Au total, 1.137 plages ont été polluées, 450.000 mètres carrés de surface rocheuse imprégnés de résidus de fuel, 526,3 tonnes de fuel se sont déposées sur les fonds de la plate-forme continentale et entre 115.000 et 230.000 oiseaux marins ont péri, a énuméré le juge Juan Luis Pia dans sa décision, rapporte l’AFP.

 

La faute de Michèle Alliot-Marie

 

«C’est un jour funeste pour la défense de l’environnement car cette décision encourage les armateurs et les compagnies pétrolières à continuer à faire naviguer des navires-poubelles», s’énerve Pierre Santi, défenseur de nombreuses collectivités locales françaises portées parties civiles, dont le conseil général des Pyrénées-Atlantiques. Interrogé par le JDLE, l’avocat estime que le procès a été perdu dès la fin 2009, lorsque la ministre de la justice de l’époque, Michèle Alliot-Marie, s’est entendue avec son homologue espagnol pour que le procès se déroule à La Corogne. «Une information judiciaire avait pourtant été ouverte au parquet de Brest, seul compétent en France pour juger d’une pollution maritime.
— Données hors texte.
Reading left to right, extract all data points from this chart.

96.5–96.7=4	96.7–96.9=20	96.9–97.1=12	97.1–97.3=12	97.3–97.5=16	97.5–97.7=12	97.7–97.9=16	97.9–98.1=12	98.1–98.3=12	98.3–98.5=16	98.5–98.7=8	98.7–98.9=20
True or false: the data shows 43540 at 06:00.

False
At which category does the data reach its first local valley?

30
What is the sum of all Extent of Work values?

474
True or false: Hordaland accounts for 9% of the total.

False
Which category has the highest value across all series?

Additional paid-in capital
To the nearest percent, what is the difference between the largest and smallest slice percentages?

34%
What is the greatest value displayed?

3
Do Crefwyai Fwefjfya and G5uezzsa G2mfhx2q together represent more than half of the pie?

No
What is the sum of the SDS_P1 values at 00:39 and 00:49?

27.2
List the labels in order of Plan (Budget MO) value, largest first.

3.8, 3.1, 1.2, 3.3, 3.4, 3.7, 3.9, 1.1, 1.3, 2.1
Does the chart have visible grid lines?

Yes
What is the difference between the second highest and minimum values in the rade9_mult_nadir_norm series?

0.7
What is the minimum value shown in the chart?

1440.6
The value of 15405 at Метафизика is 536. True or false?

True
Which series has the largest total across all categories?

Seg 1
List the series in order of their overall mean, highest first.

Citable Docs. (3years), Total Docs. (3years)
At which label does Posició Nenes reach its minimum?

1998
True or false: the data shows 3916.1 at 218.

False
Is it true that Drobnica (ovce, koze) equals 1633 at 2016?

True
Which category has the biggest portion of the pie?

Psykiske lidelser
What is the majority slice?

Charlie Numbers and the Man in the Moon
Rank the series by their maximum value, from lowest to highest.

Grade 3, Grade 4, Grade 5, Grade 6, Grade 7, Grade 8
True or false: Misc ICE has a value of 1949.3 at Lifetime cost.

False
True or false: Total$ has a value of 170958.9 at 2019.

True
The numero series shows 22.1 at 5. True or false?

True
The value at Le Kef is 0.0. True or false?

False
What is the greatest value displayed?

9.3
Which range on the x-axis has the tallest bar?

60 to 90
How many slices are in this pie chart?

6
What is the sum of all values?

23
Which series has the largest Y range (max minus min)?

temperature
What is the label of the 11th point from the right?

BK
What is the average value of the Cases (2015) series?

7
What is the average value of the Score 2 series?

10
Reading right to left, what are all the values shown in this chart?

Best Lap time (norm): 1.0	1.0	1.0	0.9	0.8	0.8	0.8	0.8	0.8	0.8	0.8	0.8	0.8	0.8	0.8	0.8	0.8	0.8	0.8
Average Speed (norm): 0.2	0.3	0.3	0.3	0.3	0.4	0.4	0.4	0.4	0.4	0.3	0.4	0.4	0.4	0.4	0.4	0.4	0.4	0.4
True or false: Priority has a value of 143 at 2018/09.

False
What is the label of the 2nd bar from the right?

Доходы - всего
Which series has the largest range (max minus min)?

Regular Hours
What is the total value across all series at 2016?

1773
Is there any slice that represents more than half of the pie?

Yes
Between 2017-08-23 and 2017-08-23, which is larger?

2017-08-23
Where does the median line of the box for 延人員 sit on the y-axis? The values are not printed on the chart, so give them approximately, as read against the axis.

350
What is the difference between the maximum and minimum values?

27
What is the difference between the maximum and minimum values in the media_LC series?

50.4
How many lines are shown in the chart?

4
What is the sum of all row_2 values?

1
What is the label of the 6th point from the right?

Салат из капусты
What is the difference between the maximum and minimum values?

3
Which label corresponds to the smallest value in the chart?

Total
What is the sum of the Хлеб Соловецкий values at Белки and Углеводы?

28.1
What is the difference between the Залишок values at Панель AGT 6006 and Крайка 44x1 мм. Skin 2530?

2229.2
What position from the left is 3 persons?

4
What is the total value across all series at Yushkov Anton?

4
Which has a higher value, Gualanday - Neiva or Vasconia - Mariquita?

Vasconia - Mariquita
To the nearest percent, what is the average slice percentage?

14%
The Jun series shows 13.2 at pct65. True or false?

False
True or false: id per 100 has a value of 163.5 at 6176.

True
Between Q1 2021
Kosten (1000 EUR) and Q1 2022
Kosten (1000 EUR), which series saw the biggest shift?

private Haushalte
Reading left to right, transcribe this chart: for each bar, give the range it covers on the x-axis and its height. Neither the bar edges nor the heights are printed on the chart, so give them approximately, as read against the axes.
Or la tenue d’un procès dans l’Hexagone aurait permis de plus grandes avancées, comme la reconnaissance du préjudice écologique, la prise en compte des associations comme parties civiles ou encore la poursuite de l’armateur, de la société de certification, voire de la compagnie pétrolière. Mais que faire face à cette décision politique unilatérale?», explique-t-il. Juridiquement, la seule issue reste le pourvoi en cassation en Espagne.

 

De son côté, Greenpeace a également dénoncé «l’impunité» accordée à l’Etat espagnol par les magistrats face aux atteintes à l’environnement. «Ce verdict donne carte blanche à l'industrie pétrolière pour mettre en danger l'environnement et les citoyens», a déclaré l’organisation.